◆ Work required ◆
Copy all of the rows below, keeping each line and its wording unchanged.

_ _ _

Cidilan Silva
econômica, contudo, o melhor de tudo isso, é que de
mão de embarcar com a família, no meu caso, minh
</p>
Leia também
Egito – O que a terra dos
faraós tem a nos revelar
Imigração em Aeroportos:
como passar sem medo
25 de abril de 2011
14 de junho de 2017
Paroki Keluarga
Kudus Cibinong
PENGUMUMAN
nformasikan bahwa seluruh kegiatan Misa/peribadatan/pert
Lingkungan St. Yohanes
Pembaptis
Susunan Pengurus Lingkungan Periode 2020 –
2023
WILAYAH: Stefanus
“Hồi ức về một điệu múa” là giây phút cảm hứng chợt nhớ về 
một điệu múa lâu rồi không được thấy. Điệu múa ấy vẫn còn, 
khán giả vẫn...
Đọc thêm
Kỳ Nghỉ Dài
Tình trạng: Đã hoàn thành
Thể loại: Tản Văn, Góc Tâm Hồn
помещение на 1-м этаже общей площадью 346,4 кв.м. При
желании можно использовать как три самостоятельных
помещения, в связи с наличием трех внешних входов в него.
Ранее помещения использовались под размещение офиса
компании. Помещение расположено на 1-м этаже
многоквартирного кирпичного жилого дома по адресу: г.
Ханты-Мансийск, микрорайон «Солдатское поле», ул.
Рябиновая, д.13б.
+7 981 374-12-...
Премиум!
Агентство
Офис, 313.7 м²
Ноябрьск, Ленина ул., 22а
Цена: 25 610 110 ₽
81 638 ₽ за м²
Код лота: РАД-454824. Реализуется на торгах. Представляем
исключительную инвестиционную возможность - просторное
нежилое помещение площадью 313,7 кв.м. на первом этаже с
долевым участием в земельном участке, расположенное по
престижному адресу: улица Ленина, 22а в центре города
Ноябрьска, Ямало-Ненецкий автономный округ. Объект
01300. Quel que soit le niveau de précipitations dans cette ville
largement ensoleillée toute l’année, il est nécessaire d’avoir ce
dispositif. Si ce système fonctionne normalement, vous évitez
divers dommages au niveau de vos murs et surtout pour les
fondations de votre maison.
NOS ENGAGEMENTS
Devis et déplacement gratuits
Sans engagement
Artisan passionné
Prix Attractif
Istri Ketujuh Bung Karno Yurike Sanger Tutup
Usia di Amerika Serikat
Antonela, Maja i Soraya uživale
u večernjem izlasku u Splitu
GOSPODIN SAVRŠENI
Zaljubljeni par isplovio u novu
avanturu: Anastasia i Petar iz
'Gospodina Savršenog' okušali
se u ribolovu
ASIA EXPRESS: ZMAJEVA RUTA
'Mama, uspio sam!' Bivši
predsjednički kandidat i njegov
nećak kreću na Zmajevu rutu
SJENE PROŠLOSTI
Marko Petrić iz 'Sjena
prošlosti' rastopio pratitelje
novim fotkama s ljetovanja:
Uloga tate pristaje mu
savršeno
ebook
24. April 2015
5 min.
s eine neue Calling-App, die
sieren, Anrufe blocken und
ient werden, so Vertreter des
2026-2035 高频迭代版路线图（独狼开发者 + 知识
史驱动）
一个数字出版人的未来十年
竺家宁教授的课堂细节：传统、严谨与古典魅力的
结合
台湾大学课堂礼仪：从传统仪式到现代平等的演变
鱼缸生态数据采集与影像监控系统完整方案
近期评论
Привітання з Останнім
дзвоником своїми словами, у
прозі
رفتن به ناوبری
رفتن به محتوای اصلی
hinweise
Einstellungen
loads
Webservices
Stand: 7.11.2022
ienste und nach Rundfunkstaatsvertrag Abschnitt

_ _ _

◆ Answer area ◆
Cidilan Silva
econômica, contudo, o melhor de tudo isso, é que de
mão de embarcar com a família, no meu caso, minh
</p>
Leia também
Egito – O que a terra dos
faraós tem a nos revelar
Imigração em Aeroportos:
como passar sem medo
25 de abril de 2011
14 de junho de 2017
Paroki Keluarga
Kudus Cibinong
PENGUMUMAN
nformasikan bahwa seluruh kegiatan Misa/peribadatan/pert
Lingkungan St. Yohanes
Pembaptis
Susunan Pengurus Lingkungan Periode 2020 –
2023
WILAYAH: Stefanus
“Hồi ức về một điệu múa” là giây phút cảm hứng chợt nhớ về 
một điệu múa lâu rồi không được thấy. Điệu múa ấy vẫn còn, 
khán giả vẫn...
Đọc thêm
Kỳ Nghỉ Dài
Tình trạng: Đã hoàn thành
Thể loại: Tản Văn, Góc Tâm Hồn
помещение на 1-м этаже общей площадью 346,4 кв.м. При
желании можно использовать как три самостоятельных
помещения, в связи с наличием трех внешних входов в него.
Ранее помещения использовались под размещение офиса
компании. Помещение расположено на 1-м этаже
многоквартирного кирпичного жилого дома по адресу: г.
Ханты-Мансийск, микрорайон «Солдатское поле», ул.
Рябиновая, д.13б.
+7 981 374-12-...
Премиум!
Агентство
Офис, 313.7 м²
Ноябрьск, Ленина ул., 22а
Цена: 25 610 110 ₽
81 638 ₽ за м²
Код лота: РАД-454824. Реализуется на торгах. Представляем
исключительную инвестиционную возможность - просторное
нежилое помещение площадью 313,7 кв.м. на первом этаже с
долевым участием в земельном участке, расположенное по
престижному адресу: улица Ленина, 22а в центре города
Ноябрьска, Ямало-Ненецкий автономный округ. Объект
01300. Quel que soit le niveau de précipitations dans cette ville
largement ensoleillée toute l’année, il est nécessaire d’avoir ce
dispositif. Si ce système fonctionne normalement, vous évitez
divers dommages au niveau de vos murs et surtout pour les
fondations de votre maison.
NOS ENGAGEMENTS
Devis et déplacement gratuits
Sans engagement
Artisan passionné
Prix Attractif
Istri Ketujuh Bung Karno Yurike Sanger Tutup
Usia di Amerika Serikat
Antonela, Maja i Soraya uživale
u večernjem izlasku u Splitu
GOSPODIN SAVRŠENI
Zaljubljeni par isplovio u novu
avanturu: Anastasia i Petar iz
'Gospodina Savršenog' okušali
se u ribolovu
ASIA EXPRESS: ZMAJEVA RUTA
'Mama, uspio sam!' Bivši
predsjednički kandidat i njegov
nećak kreću na Zmajevu rutu
SJENE PROŠLOSTI
Marko Petrić iz 'Sjena
prošlosti' rastopio pratitelje
novim fotkama s ljetovanja:
Uloga tate pristaje mu
savršeno
ebook
24. April 2015
5 min.
s eine neue Calling-App, die
sieren, Anrufe blocken und
ient werden, so Vertreter des
2026-2035 高频迭代版路线图（独狼开发者 + 知识
史驱动）
一个数字出版人的未来十年
竺家宁教授的课堂细节：传统、严谨与古典魅力的
结合
台湾大学课堂礼仪：从传统仪式到现代平等的演变
鱼缸生态数据采集与影像监控系统完整方案
近期评论
Привітання з Останнім
дзвоником своїми словами, у
прозі
رفتن به ناوبری
رفتن به محتوای اصلی
hinweise
Einstellungen
loads
Webservices
Stand: 7.11.2022
ienste und nach Rundfunkstaatsvertrag Abschnitt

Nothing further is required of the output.